--- START Text extract ---

Help with pool reno / backyard landscaping

ocpoolgirl

Member
Oct 15, 2020
16
Orange County, CA
Hi everyone!

I'm new to this forum. We purchased our home a little over a year ago. I'm in southern California and while it's almost Halloween, it's currently over 90 degrees outside. Brutal!

Anyway, I would love to get some advice/tips/pointers from you experts. Since moving in we've had a lot of drama with our house / pool / backyard. While we have fixed the major issues (repiping the house, fixing a skimmer leak, fixing a roof leak, replacing a bunch of landscaping drains), we now want to focus on the aesthetics of the backyard and the pool.

As you can see from the pics we have a large yard the backs up to a pretty steep slope. The slope is ours too. The pool is surrounded by grass on one side. Our pool equipment is currently exposed.

Here's what I need help with...

1. I want to remove all the grass shown in the photos. Whoever thought having grass surround the pool when they were designing the backyard was sorely mistaken. Grass clippings frequently enter the pool and it's just not fun fishing them out every week. Our filter has to be cleaned often because of this. What are some good options? Concrete? Trex? I'd like a more modernized backyard.

2. Any ideas to cover the pool equipment?

3. Any landscaping ideas for our slope? I hate that there is so much dirt directly behind our spa. I'd like to level it out and build a retaining wall and maybe have a narrow deck behind that area. Thoughts?

4. We will be removing the existing coping and stones and replacing it with more modern smooth white coping and most likely tile. Any tile recommendations?

5. As you can see from the photos, our backyard is kind of in shambles. We had to remove a bunch of trees due to extremely invasive roots that crushed all of our landscape drains. So looking for ideas on privacy trees for the fence lines.

Sorry for all the questions, and would appreciate any feedback or input you can provide! Thank you!

Hopefully it's okay to post an IMGUR link to my backyard photos...here it is:

Pool Photos
 
There are many types of decking, from traditional cool deck to pavers and travertine. I’d just start searching here and in google and see what catches your eye. For your slope, can you cover it in gravel? Everything in AZ is covered in gravel, even freeway landscaping that is sloped like that. It would definitely help control dust.
 
Gravel?! Yikes. Yah, Nikilyn's from AZ alright. No offense, but that should be all lush and green back there!

OK, so I don't have to talk you out of the grass, that's gotta go. We don't live in a world where grass is OK anymore. I think you might like a stamped, cantilevered concrete deck. That would be one piece, creating a nice surface that would replace grass, existing concrete patio and coping with one surface. It would overhang the pool like the coping does, but there would be no joint, no coping. I think you would would like travertine, but your pool is curvy and you've got all that stone work and I don't see travertine working. A stamped concrete, with the right pattern and color, could compliment all that stone better than tile would, I think.

--- END Text extract ---
--- START Information provided ---

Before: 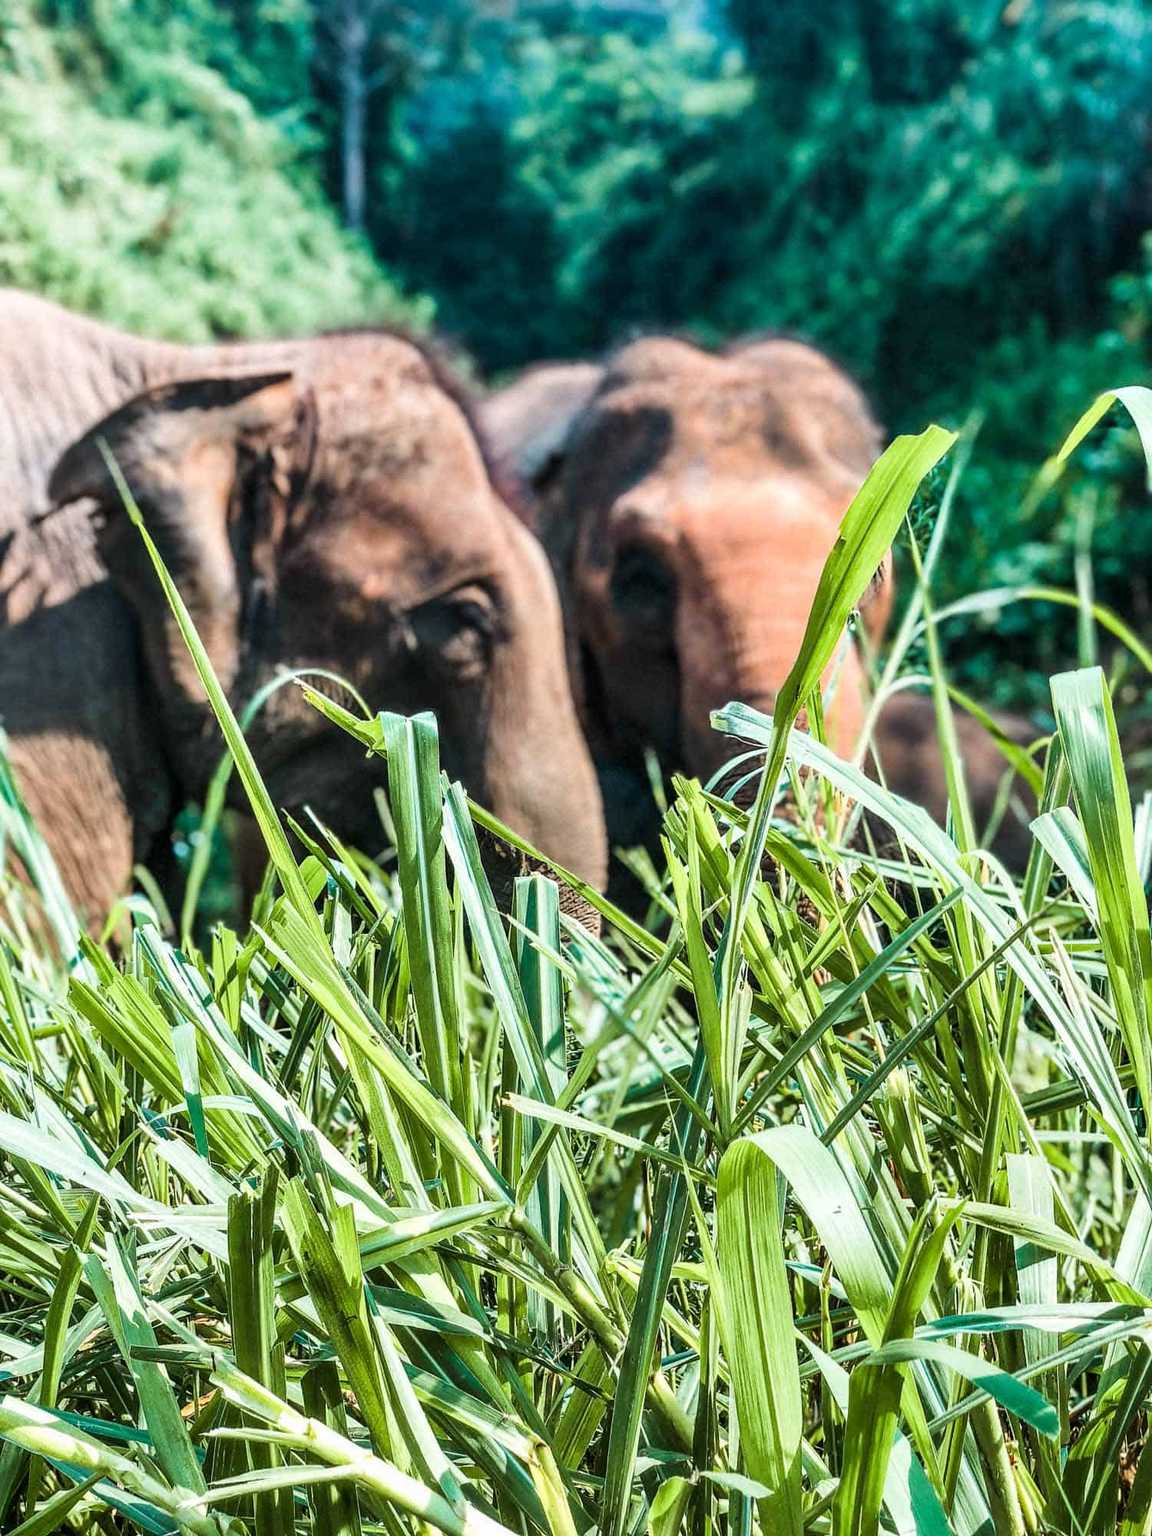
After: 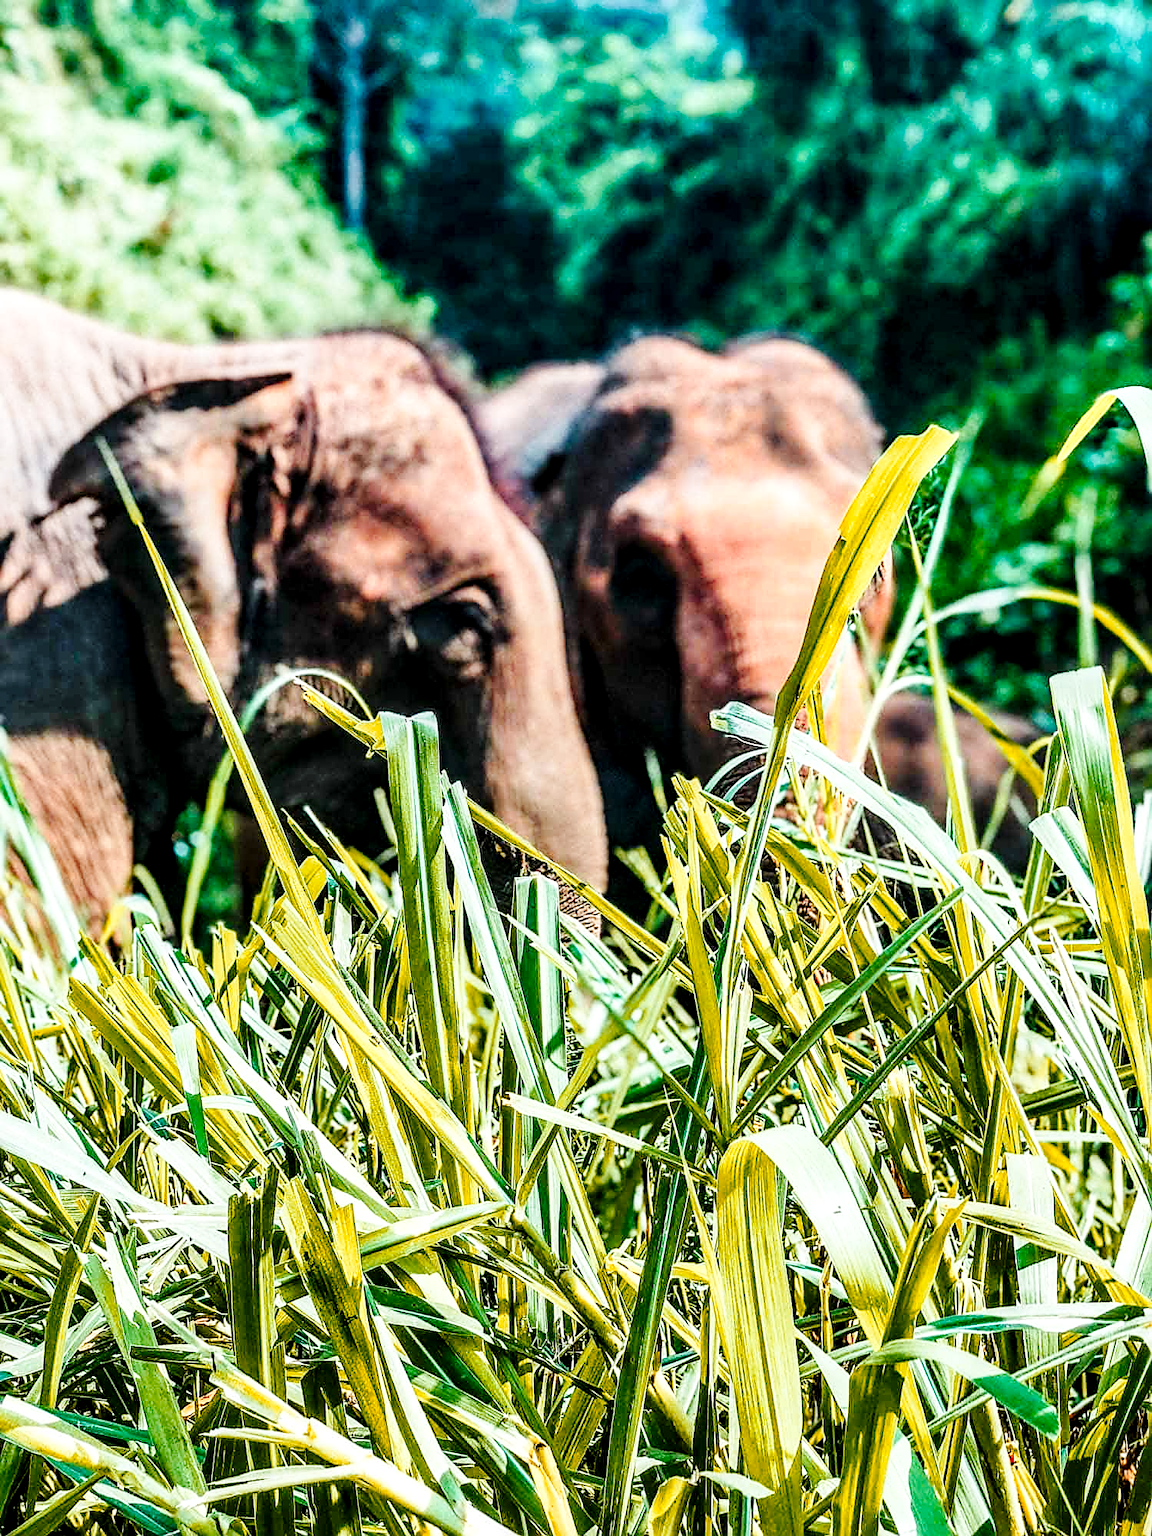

--- END Information provided ---

Answer these questions from the pool renovation thread:
(a) What outdoor temperature does the first post report?
(b) Why did the owners have to remove a number of trees?
(c) What kind of deck does the last reply suggest to replace the grass?

(a) Over 90 degrees.
(b) Their extremely invasive roots crushed all of the landscape drains.
(c) A stamped, cantilevered concrete deck.